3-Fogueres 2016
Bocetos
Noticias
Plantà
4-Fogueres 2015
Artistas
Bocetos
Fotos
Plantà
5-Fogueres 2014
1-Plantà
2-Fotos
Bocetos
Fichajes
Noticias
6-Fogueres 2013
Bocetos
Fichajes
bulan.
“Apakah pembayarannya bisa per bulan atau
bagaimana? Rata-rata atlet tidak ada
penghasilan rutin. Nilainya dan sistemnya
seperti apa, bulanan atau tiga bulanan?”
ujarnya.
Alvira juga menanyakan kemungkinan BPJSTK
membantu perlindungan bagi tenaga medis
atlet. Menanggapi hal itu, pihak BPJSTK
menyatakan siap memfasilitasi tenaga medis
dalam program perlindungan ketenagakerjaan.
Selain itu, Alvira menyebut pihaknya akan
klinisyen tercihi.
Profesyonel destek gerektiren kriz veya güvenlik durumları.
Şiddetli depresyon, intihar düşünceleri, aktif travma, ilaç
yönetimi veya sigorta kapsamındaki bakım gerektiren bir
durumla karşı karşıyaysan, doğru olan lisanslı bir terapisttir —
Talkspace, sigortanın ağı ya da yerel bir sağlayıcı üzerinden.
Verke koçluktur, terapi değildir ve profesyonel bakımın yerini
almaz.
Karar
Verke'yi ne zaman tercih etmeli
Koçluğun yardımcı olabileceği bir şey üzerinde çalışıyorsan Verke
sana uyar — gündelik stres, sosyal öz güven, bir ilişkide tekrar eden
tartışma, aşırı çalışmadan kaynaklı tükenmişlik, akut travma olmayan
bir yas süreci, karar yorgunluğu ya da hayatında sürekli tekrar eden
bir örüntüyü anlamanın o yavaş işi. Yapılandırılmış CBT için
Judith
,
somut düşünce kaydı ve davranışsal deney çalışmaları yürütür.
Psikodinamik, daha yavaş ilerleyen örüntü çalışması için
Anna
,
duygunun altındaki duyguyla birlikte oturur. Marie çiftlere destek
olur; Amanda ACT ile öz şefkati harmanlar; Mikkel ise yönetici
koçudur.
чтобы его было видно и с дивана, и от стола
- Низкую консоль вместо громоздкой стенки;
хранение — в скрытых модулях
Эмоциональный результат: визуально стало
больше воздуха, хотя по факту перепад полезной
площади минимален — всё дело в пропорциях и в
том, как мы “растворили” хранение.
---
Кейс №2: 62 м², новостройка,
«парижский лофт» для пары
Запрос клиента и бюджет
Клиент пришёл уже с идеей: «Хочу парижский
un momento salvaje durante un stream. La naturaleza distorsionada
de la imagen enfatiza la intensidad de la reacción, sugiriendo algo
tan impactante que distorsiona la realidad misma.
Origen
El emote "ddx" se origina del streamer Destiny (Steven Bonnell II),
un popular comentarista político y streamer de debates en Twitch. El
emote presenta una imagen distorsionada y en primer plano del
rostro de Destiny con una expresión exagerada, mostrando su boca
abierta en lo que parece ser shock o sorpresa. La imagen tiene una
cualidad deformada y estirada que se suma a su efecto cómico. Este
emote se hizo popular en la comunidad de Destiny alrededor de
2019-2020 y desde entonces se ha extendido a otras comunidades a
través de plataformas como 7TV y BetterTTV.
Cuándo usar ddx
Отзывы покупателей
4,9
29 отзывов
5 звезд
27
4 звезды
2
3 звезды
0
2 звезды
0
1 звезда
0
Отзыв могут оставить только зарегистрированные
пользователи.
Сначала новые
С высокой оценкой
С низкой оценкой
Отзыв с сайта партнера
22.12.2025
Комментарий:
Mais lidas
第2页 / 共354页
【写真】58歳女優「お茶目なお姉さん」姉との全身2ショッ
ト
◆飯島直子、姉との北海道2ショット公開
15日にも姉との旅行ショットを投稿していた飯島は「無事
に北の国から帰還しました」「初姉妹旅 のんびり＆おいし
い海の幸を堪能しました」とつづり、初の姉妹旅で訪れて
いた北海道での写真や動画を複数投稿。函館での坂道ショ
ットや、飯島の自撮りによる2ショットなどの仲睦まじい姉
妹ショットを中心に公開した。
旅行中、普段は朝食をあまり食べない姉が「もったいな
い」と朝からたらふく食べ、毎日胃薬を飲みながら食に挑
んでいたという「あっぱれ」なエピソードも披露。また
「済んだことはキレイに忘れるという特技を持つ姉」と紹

■ ■ ■ ■

**Task to complete:**
How many of the rows above contain the word "парижский"? Reply with the number only.

**Exercise result:**
2